Task item
Each line from the start of the records through the line containing "Comitee Düsseldorfer Carneval" is to be transcribed exactly, and no other line is to be included.

Material shown
====

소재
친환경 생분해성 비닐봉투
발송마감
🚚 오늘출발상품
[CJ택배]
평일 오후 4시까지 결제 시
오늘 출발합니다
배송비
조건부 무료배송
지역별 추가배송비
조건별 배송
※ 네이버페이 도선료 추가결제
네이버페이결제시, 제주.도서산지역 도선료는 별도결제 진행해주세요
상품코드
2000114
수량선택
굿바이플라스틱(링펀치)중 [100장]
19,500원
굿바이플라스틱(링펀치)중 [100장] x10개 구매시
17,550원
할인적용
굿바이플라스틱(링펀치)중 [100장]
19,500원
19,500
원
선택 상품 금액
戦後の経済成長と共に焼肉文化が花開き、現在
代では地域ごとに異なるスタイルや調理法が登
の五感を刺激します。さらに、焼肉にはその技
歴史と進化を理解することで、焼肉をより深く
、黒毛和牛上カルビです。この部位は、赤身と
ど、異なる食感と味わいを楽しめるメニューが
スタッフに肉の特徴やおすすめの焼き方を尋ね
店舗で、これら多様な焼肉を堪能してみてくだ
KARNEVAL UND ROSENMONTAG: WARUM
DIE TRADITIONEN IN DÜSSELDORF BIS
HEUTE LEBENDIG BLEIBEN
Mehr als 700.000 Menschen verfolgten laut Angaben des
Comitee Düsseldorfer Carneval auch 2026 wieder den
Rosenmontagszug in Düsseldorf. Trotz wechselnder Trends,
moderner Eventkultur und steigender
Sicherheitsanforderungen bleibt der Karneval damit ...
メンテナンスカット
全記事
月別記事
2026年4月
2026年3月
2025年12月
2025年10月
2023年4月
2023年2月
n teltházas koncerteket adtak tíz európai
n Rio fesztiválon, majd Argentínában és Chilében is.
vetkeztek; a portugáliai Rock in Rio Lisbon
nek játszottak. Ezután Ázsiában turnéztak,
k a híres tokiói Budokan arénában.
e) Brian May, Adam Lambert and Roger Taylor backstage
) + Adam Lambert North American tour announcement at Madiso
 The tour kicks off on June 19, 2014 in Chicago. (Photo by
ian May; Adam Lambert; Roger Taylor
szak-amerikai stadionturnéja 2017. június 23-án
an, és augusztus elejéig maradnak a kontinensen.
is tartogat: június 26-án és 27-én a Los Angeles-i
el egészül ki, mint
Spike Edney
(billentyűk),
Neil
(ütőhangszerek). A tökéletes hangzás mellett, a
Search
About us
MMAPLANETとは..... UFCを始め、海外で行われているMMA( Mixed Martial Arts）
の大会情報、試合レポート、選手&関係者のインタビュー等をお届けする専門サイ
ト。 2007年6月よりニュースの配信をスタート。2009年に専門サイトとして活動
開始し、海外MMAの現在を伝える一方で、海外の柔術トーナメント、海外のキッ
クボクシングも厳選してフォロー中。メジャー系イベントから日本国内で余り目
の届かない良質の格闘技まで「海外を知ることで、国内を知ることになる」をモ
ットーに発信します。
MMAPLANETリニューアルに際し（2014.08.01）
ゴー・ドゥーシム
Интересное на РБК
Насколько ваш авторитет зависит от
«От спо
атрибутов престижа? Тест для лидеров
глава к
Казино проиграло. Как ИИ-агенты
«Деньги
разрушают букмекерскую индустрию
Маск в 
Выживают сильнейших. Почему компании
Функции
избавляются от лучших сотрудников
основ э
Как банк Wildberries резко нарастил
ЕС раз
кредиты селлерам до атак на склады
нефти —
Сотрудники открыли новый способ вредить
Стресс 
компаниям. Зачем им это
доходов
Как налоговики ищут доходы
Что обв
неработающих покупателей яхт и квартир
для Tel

====

Solution to this exercise
소재
친환경 생분해성 비닐봉투
발송마감
🚚 오늘출발상품
[CJ택배]
평일 오후 4시까지 결제 시
오늘 출발합니다
배송비
조건부 무료배송
지역별 추가배송비
조건별 배송
※ 네이버페이 도선료 추가결제
네이버페이결제시, 제주.도서산지역 도선료는 별도결제 진행해주세요
상품코드
2000114
수량선택
굿바이플라스틱(링펀치)중 [100장]
19,500원
굿바이플라스틱(링펀치)중 [100장] x10개 구매시
17,550원
할인적용
굿바이플라스틱(링펀치)중 [100장]
19,500원
19,500
원
선택 상품 금액
戦後の経済成長と共に焼肉文化が花開き、現在
代では地域ごとに異なるスタイルや調理法が登
の五感を刺激します。さらに、焼肉にはその技
歴史と進化を理解することで、焼肉をより深く
、黒毛和牛上カルビです。この部位は、赤身と
ど、異なる食感と味わいを楽しめるメニューが
スタッフに肉の特徴やおすすめの焼き方を尋ね
店舗で、これら多様な焼肉を堪能してみてくだ
KARNEVAL UND ROSENMONTAG: WARUM
DIE TRADITIONEN IN DÜSSELDORF BIS
HEUTE LEBENDIG BLEIBEN
Mehr als 700.000 Menschen verfolgten laut Angaben des
Comitee Düsseldorfer Carneval auch 2026 wieder den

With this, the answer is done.